THE TASK: Write out exactly, and only, the lines below from the line with "Picture 2: Both" through the line with "Picture 3: 3-D, field"; pictures do not belong in the copy.

----

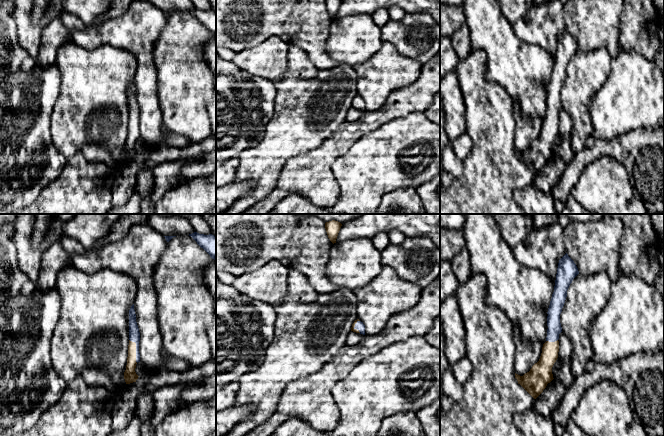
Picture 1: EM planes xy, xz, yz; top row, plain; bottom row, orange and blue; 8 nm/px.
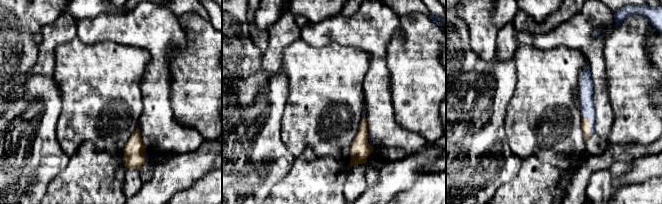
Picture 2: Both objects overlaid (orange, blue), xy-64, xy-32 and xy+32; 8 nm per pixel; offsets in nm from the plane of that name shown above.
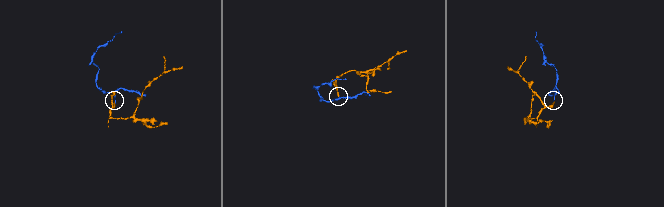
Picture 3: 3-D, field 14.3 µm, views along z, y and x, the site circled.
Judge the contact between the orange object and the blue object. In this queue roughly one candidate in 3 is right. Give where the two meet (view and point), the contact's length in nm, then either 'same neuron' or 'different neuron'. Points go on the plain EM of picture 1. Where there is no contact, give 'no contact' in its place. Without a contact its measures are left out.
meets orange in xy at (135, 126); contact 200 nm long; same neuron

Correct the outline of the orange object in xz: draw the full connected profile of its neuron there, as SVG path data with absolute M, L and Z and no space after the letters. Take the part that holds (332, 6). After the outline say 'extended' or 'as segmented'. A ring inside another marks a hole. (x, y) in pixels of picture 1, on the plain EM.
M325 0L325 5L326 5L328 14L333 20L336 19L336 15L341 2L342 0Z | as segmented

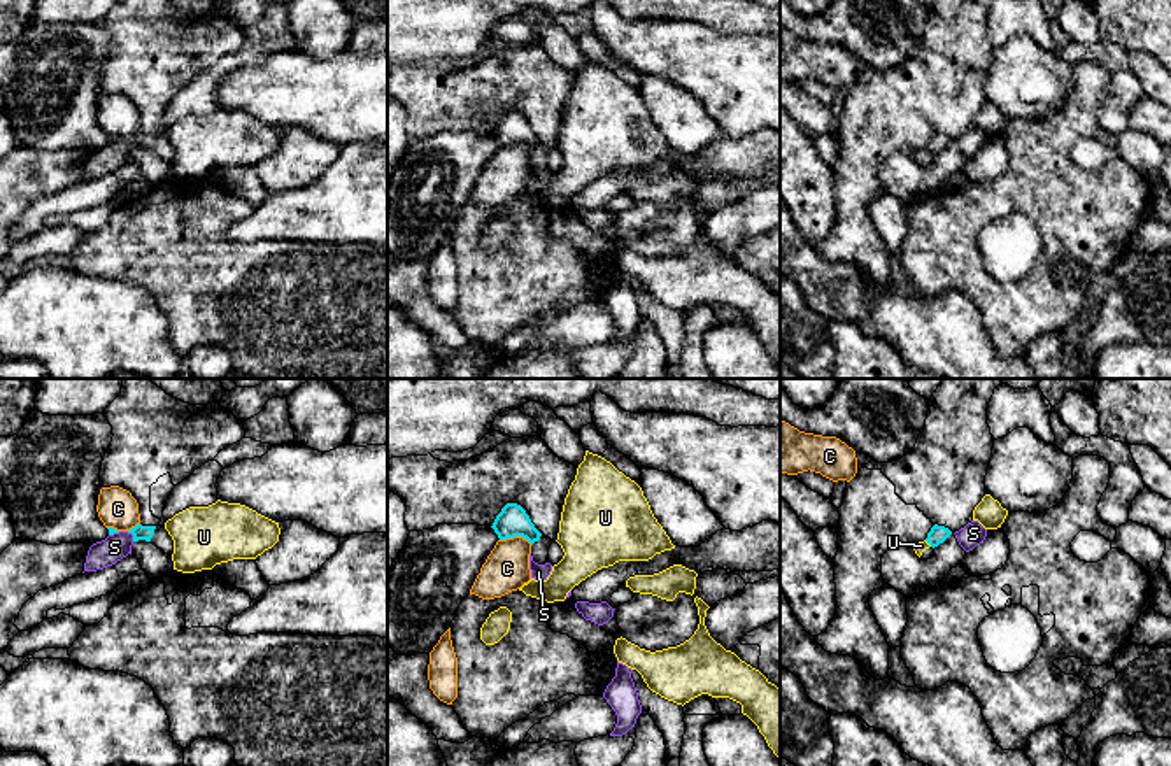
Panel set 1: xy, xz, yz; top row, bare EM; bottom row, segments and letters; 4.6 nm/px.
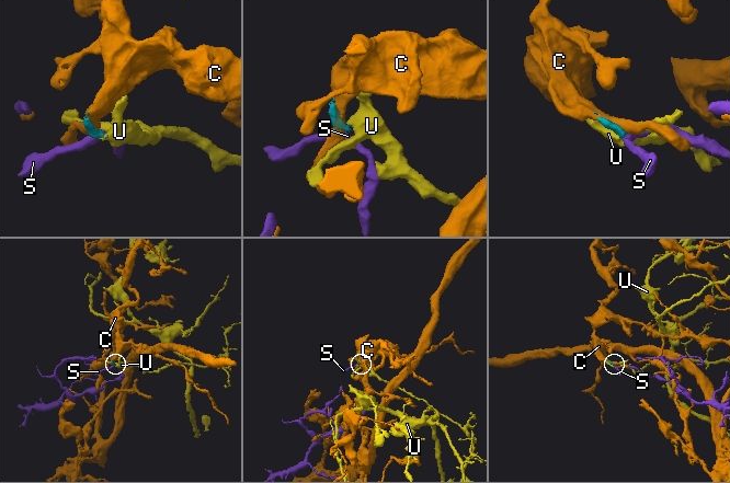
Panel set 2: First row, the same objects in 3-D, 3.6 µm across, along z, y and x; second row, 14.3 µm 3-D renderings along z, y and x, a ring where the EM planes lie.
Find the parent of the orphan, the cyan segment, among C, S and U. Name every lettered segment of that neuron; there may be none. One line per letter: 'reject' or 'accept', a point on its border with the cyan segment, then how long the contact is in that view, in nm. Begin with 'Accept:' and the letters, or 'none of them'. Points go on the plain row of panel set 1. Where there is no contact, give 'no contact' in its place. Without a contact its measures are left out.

----

WRITTEN REPLY:
Picture 2: Both objects overlaid (orange, blue), xy-64, xy-32 and xy+32; 8 nm per pixel; offsets in nm from the plane of that name shown above.
Picture 3: 3-D, field 14.3 µm, views along z, y and x, the site circled.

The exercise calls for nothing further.